No they gave us different base paint each time always a new bucket even went to sherwin williams base at one point but all from the same store.


----------



## ANew_Home_Owner (Feb 12, 2019)

carpdad said:


> The spots don't seem to follow any kind of pattern which seem to point to the paint. Paint is a mixture of liquid binder and solid, basically. If too much binder and not thoroughly mixed solids, I guess it can create different surfaces. During painting, did the rolling feel too slippery and too sticky here and there? I'm amazed you did 12 coats.
> 
> 
> As gymschu notes, shellac or maybe urethane based primer. Minimum 2 coats. I'd be tempted to coat with straight shellac. And try another store and another brand. Is it also possible that there was a power out and the whole inventory froze at some time? I'm wondering if the stock separated and froze (hardened) at different levels and failed to mix properly. Whatever you try, get quart cans and test with smaller area first. 3x3 areas over the problem areas, like the second photo. 2 areas with 2 coats shellac primer. Then finish with the paint you have and with another finish paint.
> ...


The painters did not note anything when rolling the walls. They did different colors prior to this in other rooms without the issue appearing. We did what the store and then what valspar told us to do. the first three being the original coating. 
I will pass on the suggestions to the builder and painter. I was hoping someone would recognize this and be like oh I know what that is. It starts as a few circles then spreads like you see.
Thank You


----------



## carpdad (Oct 11, 2010)

https://www.dulux.com.au/applicator/technical-advice/application/surfactant-leaching


Hope this helps. That is a total mystery, although this is also the first time hearing about surfactants in paint. I googled: shiny smudges on newly painted walls. The article says try washing the wall, meaning wipe with damp sponge. I'm not sure what you should do if it is the surfactant leaching. It seems that you shouldn't put more coats until the surfactant is finished leaching and wiped away. It may not be since you said you tried wiping and it came up dry. You may have to call the paint maker and ask about this and other chemicals in the paint and what kind of sealer or primer would give you impermeable surface. Also maybe consider flatter and lighter color paint. You can't sand paint textures created so far. Paint is acrylic, more like rubber than a hard solid surface.

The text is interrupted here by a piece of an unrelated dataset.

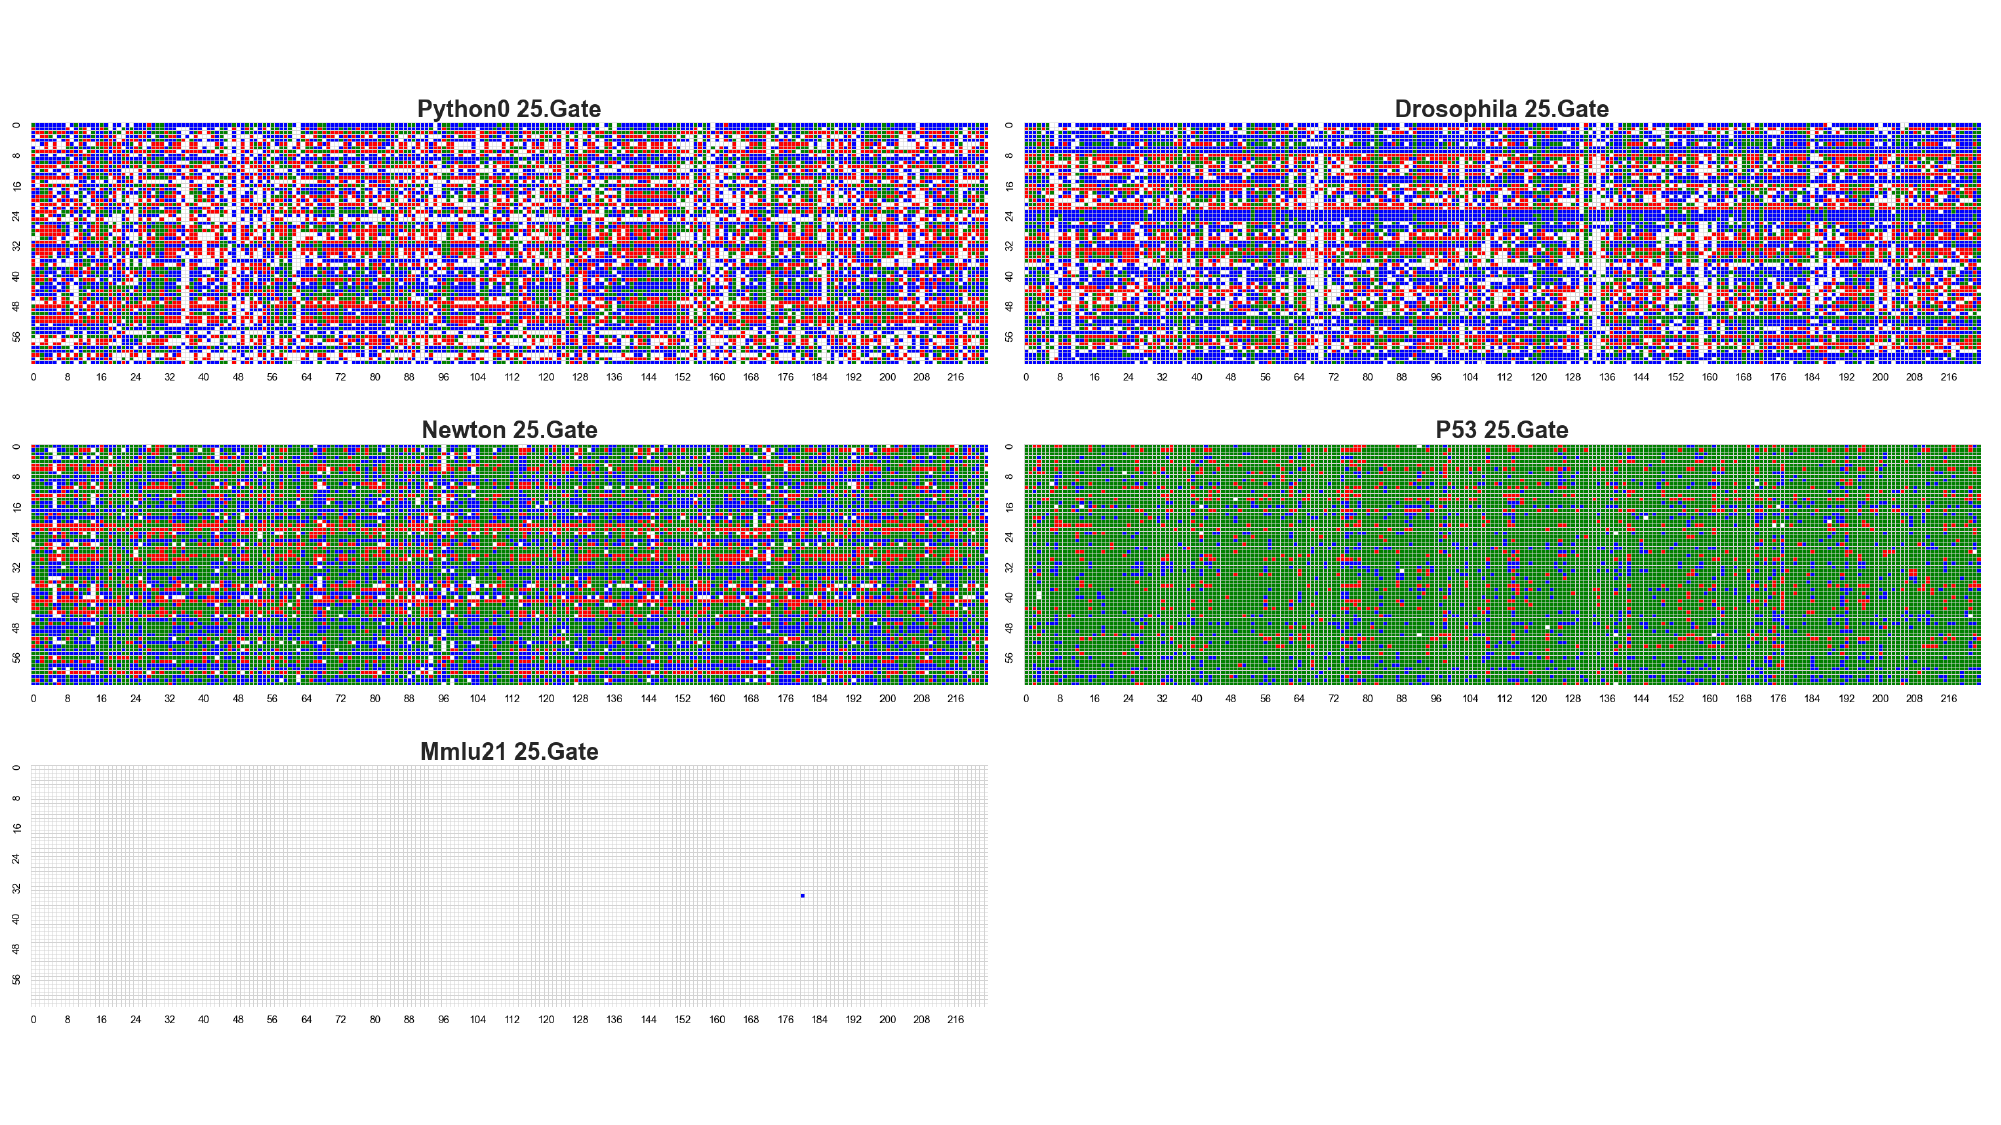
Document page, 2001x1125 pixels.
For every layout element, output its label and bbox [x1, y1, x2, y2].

picture [0, 87, 2000, 1037]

Also, https://www.sherwin-williams.com/ho...stain-discoloration/sw-article-dir-surfactant


----------



## Ca443 (Feb 11, 2019)

I would see if valspar would send out a rep.


----------



## mark sr (Jun 13, 2017)

from post #1


> Valspar has been on site to look at this and has no idea what it is either.



There is usually moisture and dark colors involved when there is surfactant leaching. I don't recall seeing it in places other than bath rms [or similar humidity] and on the exterior.


----------



## carpdad (Oct 11, 2010)

https://www.painttalk.com/f2/surfactant-leaching-6763/


I thought I painted enough but guess not.:smile: This discussion, I think, talks about outside paint problem, but inside should apply. Also still assuming your wall is leaching problem.

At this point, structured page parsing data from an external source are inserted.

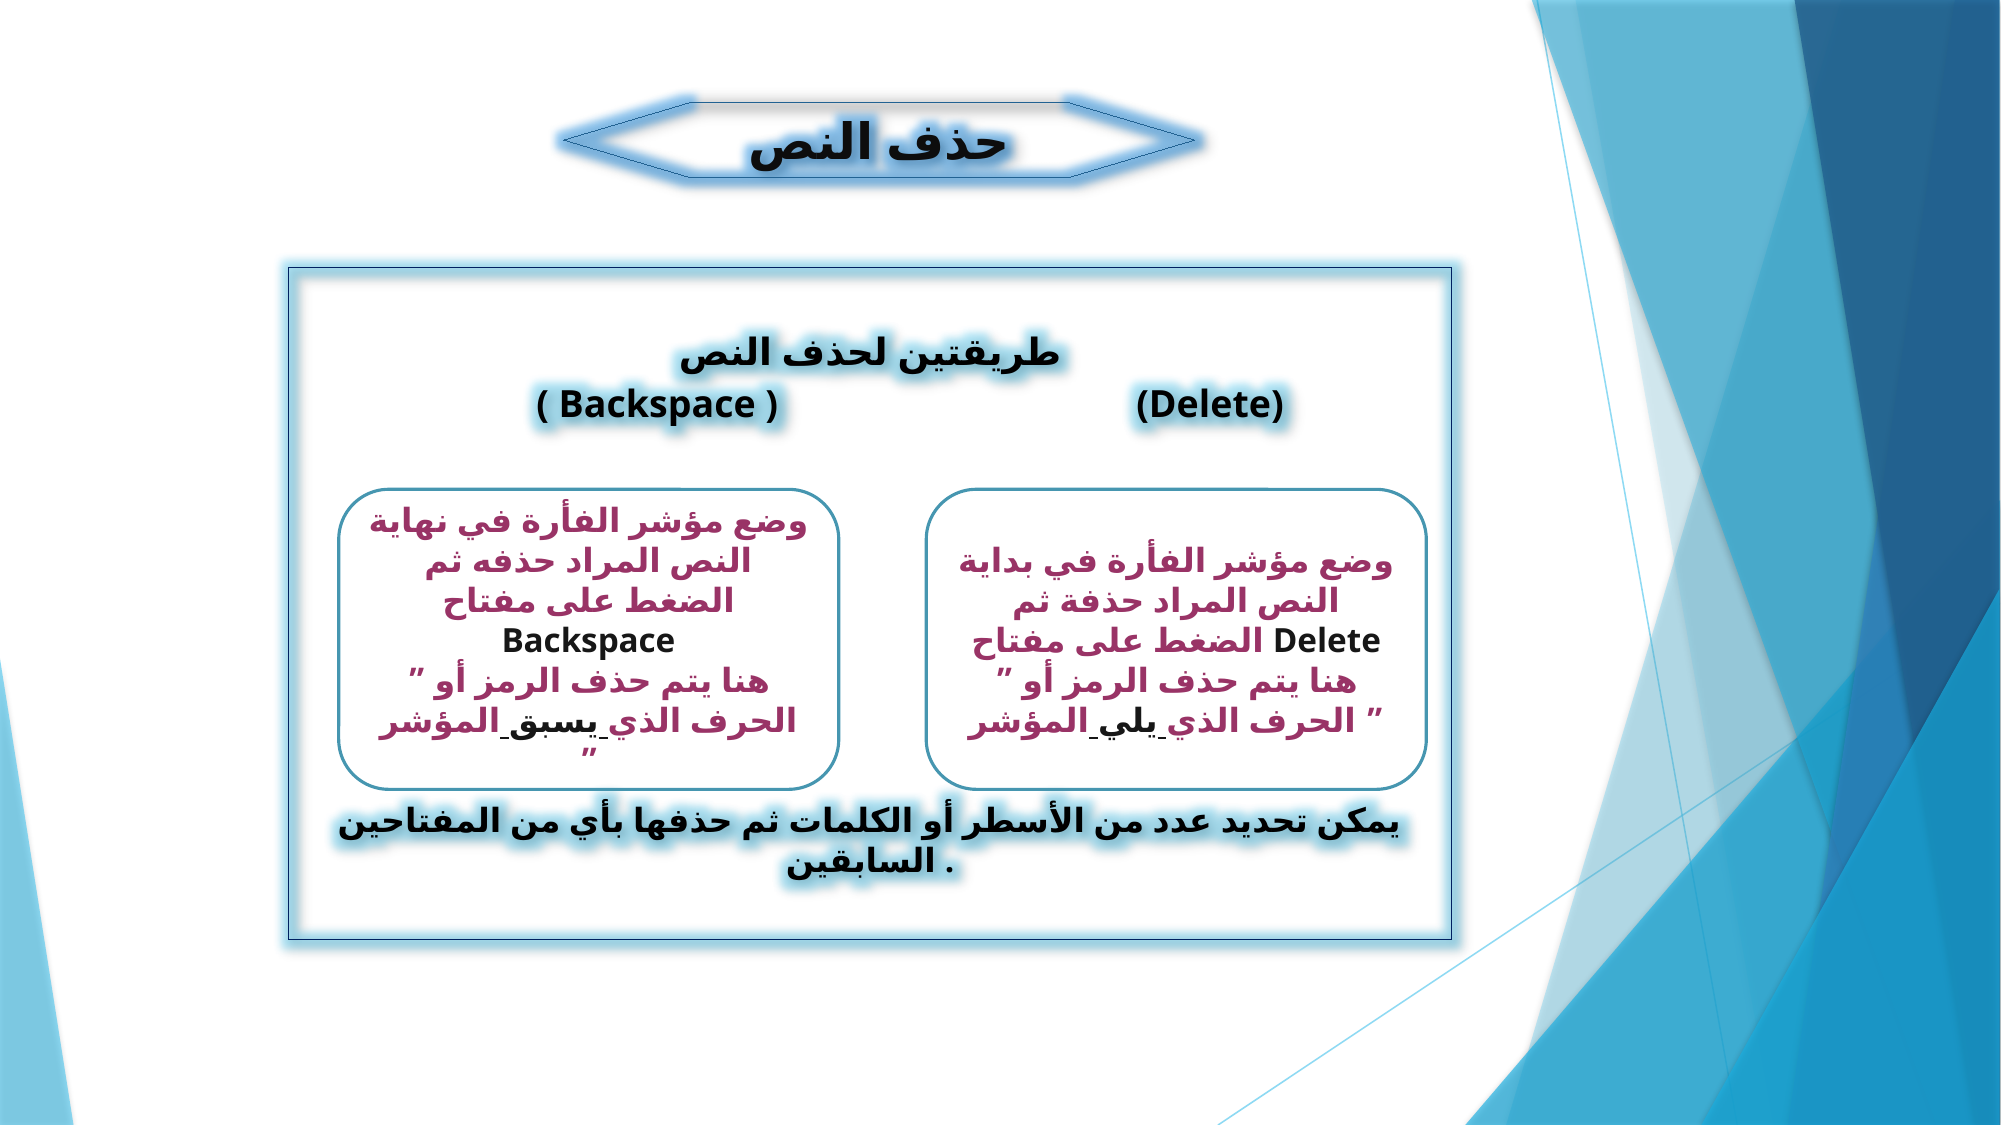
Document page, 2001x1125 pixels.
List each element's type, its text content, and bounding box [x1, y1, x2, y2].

text_box وضع مؤشر الفأرة في نهاية النص المراد حذفه ثم الضغط على مفتاح Backspace ” هنا يتم حذف الرمز أو الحرف الذي يسبق المؤشر ” [337, 487, 841, 791]
text_box حذف النص [563, 102, 1195, 178]
text_box وضع مؤشر الفأرة في بداية النص المراد حذفة ثم الضغط على مفتاح Delete ” هنا يتم حذف الرمز أو الحرف الذي يلي المؤشر ” [924, 487, 1428, 791]
text_box طريقتين لحذف النص ( Backspace ) (Delete) يمكن تحديد عدد من الأسطر أو الكلمات ثم حذفها بأي من المفتاحين السابقين . [288, 267, 1452, 940]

I'm wondering also if the drywall had more moisture in it and if the drywall compounding had dried enough before painting started. What your now climate is and if the house is heated (if yes, how). Propane heater, example.



Finally please forget what I said about glossy paint and leaching. Above pro says it shows up more on flat paints.


----------



## cusingeorge (Jun 21, 2018)

Looks like it's following where the sheetrock was taped, maybe a spoiled box of mud?


----------